Zamikellian vit défiler des corps sans vie, du sang, des peaux lacérées. Des anciens camarades de promo. L’horreur absolue.

Il avait envie de vomir et tourna la tête sur le côté. Mais Esposito le saisit brutalement par la nuque

—  Tu vas regarder, fumier ! Affronte tes morts en face !

—  Mais c’est pas moi ! hurla Zamikellian. C’est pas moi ! Arrêtez, merde ! Arrêtez !

Il se mit soudain à pleurer et le capitaine le lâcha. C’était le moment de porter l’estocade.

—  Trop tard pour pleurer, Elicius ! Tu les as tués ! Massacrés ! J’ai même pas besoin de tes aveux pour t’envoyer en taule jusqu’à la fin de ta vie !

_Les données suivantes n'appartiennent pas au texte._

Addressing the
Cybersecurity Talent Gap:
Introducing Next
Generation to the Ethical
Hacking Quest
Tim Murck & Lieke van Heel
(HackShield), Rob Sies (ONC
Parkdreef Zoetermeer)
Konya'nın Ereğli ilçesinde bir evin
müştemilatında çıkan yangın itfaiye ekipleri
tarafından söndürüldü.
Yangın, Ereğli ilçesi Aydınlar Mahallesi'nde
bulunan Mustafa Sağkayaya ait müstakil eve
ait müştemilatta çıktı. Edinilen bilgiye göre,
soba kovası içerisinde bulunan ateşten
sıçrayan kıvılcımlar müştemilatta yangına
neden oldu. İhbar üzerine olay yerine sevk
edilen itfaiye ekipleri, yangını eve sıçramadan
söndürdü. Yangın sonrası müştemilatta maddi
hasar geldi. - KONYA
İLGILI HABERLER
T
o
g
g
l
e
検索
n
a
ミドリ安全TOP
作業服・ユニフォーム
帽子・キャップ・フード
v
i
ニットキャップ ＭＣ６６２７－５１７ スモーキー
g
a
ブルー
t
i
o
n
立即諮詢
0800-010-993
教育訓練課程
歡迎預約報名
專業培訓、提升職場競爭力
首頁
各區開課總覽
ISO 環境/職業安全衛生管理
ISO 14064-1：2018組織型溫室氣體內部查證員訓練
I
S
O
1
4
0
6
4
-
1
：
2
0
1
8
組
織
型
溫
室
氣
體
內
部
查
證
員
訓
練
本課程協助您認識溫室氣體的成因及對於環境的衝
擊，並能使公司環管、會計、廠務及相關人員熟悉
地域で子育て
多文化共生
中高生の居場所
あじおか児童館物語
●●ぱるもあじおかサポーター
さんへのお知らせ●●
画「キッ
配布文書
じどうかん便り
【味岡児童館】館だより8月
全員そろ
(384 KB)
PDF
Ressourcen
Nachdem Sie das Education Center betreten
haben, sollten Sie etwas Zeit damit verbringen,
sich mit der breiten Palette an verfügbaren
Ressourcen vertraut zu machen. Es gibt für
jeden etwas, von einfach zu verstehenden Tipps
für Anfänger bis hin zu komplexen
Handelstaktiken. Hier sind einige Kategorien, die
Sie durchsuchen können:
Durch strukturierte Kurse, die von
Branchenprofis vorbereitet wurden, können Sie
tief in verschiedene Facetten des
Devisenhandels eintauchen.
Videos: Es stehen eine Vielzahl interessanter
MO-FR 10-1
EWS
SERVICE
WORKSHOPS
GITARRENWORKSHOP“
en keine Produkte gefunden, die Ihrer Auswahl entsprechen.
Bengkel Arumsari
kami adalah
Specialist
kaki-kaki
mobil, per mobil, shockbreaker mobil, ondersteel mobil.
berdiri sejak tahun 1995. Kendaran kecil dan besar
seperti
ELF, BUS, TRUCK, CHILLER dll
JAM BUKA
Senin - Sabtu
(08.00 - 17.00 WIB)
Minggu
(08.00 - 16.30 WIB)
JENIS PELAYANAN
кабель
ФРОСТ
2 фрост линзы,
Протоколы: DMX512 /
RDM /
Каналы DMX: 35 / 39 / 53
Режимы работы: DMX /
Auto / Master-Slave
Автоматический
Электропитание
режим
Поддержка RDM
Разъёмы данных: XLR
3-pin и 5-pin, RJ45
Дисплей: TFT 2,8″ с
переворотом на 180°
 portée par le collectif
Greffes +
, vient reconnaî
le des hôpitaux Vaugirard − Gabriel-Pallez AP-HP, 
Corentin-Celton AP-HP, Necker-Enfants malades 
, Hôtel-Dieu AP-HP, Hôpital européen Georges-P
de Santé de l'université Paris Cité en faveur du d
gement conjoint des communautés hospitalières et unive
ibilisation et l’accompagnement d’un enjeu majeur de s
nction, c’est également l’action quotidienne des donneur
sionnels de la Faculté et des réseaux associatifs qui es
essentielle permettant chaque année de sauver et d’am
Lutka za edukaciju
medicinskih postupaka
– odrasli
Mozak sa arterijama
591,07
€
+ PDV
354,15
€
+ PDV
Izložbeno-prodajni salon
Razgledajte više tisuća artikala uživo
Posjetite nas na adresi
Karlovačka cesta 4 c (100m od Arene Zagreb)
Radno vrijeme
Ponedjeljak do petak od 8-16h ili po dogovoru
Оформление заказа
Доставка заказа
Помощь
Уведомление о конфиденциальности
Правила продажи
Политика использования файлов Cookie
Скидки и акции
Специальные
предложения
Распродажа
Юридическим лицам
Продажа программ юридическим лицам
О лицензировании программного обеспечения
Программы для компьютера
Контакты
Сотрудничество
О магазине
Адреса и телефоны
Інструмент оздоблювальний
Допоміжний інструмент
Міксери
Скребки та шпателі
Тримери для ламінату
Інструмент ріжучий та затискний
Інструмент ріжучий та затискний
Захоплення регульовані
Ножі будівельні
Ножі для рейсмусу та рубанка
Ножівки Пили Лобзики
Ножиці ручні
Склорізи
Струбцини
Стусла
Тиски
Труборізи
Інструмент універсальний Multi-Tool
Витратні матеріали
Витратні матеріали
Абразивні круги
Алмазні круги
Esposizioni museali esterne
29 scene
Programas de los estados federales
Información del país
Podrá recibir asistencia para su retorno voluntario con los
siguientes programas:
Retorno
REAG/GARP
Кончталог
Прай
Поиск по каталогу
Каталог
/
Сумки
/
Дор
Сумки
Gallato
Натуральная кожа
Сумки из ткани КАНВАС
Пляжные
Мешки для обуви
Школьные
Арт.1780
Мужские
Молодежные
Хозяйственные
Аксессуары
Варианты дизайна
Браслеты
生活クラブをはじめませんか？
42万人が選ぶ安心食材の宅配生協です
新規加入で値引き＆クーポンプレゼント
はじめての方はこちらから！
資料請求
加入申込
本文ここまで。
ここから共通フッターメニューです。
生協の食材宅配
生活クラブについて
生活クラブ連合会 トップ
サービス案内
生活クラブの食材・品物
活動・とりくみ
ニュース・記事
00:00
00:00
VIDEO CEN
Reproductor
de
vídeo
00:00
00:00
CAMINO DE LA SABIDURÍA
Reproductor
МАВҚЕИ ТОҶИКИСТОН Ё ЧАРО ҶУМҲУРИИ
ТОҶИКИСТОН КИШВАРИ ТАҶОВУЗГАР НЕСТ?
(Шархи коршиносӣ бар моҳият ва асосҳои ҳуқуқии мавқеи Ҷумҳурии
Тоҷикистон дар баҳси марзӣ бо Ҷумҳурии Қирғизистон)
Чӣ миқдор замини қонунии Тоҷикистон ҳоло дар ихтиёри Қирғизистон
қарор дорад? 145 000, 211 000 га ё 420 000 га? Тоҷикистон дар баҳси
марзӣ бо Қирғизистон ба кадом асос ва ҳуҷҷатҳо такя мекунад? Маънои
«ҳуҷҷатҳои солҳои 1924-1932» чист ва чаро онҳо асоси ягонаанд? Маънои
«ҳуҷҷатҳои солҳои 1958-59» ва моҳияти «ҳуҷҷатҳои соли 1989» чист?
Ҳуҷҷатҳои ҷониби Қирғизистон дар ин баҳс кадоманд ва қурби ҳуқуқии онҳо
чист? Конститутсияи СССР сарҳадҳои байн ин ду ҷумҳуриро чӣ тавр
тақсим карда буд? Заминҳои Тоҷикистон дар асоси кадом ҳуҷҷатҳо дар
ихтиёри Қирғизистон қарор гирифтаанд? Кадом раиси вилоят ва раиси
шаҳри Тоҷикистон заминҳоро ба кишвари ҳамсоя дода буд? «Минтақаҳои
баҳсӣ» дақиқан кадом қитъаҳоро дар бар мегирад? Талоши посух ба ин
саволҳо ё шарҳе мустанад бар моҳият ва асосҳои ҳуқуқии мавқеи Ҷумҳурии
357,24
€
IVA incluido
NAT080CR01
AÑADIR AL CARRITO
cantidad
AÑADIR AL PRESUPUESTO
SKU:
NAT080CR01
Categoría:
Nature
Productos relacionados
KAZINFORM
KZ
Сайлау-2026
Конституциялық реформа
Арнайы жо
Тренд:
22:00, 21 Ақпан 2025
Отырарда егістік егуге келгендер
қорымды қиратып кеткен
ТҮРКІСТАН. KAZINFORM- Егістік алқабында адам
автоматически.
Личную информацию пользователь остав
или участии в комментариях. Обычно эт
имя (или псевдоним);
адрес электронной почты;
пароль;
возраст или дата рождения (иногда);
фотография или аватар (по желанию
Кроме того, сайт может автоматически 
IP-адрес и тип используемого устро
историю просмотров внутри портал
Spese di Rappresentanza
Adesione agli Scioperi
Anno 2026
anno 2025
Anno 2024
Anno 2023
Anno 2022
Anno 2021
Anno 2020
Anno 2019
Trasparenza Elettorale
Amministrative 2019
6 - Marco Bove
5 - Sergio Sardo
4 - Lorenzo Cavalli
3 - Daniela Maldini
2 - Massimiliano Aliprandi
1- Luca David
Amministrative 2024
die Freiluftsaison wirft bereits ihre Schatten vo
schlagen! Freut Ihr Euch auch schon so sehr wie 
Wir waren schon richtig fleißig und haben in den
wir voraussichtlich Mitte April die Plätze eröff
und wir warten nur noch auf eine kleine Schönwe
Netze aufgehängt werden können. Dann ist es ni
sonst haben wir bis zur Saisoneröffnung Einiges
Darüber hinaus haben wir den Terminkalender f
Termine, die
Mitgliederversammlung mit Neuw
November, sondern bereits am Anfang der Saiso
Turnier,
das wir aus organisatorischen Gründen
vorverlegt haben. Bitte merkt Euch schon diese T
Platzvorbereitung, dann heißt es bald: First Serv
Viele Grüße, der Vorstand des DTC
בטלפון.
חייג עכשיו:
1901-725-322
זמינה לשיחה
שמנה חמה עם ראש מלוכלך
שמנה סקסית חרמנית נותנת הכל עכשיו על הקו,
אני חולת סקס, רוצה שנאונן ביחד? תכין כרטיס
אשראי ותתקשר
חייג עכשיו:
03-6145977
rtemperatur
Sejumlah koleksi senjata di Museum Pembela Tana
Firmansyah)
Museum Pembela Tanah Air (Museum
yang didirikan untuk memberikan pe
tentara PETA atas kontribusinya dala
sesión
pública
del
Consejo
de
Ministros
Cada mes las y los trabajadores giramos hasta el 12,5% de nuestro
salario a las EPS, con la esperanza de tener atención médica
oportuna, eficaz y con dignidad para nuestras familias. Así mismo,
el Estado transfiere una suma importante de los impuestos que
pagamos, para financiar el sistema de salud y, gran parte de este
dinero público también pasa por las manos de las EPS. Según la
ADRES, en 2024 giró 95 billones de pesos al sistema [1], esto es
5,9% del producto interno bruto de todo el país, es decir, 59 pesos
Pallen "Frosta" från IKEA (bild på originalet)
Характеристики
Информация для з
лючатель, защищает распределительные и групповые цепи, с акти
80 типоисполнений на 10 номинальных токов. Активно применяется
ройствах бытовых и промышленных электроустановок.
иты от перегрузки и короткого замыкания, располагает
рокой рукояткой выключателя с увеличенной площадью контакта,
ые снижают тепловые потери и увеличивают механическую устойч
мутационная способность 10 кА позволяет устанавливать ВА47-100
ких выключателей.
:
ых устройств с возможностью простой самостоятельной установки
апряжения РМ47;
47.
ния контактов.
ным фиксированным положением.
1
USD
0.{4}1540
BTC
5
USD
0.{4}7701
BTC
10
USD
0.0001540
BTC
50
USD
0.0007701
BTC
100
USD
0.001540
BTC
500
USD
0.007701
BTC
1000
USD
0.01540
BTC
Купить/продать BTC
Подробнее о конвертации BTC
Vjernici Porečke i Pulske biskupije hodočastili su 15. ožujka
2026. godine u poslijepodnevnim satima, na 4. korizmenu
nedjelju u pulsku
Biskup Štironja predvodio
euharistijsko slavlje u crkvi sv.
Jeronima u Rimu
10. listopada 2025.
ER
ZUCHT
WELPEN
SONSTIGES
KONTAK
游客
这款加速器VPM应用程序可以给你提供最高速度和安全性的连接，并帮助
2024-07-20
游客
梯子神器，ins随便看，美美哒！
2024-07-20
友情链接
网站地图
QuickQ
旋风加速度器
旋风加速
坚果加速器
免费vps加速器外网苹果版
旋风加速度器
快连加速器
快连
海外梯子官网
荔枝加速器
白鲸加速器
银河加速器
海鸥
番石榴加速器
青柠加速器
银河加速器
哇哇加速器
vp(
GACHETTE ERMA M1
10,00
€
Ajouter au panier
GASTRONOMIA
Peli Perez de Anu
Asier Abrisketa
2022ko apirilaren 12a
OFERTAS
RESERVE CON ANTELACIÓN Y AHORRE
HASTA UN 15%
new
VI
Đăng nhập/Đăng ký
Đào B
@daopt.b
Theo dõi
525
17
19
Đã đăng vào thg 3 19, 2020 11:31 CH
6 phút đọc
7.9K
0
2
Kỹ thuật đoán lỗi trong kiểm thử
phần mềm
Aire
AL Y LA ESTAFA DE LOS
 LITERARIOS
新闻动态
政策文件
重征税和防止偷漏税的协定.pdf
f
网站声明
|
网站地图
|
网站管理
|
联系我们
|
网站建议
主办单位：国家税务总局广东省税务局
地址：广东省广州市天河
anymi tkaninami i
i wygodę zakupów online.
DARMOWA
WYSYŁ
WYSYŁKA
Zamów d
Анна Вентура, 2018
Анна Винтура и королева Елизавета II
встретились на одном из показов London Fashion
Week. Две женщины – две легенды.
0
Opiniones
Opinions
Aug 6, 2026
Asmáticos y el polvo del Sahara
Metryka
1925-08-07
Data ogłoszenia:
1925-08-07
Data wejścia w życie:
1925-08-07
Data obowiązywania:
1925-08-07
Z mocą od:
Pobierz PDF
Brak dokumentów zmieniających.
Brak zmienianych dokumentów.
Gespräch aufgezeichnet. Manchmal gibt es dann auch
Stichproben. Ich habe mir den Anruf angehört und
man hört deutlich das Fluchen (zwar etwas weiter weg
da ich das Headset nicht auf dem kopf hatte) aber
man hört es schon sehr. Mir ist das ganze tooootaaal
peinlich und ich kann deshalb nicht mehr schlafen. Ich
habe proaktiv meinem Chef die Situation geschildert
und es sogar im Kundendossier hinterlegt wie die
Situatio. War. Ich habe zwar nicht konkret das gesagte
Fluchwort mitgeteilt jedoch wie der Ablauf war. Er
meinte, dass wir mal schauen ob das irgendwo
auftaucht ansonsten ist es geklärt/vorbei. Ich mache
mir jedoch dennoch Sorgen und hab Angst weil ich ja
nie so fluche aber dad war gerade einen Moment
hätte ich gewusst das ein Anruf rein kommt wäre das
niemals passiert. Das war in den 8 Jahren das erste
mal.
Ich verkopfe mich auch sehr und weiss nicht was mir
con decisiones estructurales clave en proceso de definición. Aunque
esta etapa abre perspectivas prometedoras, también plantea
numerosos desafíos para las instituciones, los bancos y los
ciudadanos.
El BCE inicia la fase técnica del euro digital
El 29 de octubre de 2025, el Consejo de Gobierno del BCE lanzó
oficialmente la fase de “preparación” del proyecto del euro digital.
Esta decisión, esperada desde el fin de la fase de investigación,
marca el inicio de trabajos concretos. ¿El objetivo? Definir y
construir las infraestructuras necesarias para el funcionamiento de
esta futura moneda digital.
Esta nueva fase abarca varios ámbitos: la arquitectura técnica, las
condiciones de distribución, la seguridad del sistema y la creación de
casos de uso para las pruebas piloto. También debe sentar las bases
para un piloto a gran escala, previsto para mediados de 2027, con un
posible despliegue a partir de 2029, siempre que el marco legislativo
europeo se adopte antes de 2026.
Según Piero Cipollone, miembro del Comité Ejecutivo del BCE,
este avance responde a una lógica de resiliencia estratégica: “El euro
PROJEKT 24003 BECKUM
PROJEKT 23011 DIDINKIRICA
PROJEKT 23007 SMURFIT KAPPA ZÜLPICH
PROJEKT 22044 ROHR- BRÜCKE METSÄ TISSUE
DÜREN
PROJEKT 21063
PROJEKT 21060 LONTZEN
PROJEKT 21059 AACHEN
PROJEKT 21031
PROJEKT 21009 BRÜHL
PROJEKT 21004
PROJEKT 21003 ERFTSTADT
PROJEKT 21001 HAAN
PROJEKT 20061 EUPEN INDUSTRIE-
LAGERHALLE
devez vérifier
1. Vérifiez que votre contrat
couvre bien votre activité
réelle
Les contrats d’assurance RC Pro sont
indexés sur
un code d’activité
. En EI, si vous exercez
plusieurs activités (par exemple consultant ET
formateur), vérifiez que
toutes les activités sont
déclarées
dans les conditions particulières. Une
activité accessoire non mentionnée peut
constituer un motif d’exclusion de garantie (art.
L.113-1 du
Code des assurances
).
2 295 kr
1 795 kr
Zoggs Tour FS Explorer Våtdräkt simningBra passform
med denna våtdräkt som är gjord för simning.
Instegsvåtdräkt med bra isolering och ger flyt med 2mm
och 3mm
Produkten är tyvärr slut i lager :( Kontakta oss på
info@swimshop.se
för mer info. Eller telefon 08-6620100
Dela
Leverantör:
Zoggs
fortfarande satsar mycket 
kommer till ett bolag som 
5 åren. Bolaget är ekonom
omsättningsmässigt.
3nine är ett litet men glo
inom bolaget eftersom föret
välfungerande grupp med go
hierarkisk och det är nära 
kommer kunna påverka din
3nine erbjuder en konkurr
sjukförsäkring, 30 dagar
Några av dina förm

Il se pencha vers lui et changea de stratégie

—  Ça te ferait du bien d’avouer, murmura-t-il. Tu verras, tu te sentiras mieux après… Tellement soulagé…

—  Mais c’est pas moi ! C’est pas moi !

Esposito soupira et retourna s’asseoir derrière son bureau. Coriace, cet Elicius.

—  Tant pis, dit-il enfin. J’ai toutes les preuves qu’il me faut. Pas besoin que tu t’allonges. On a l’arme du crime, le papier à lettres et le stylo… Le juge va t’enfoncer. T’es mort, Elicius. T’es parti pour perpet’…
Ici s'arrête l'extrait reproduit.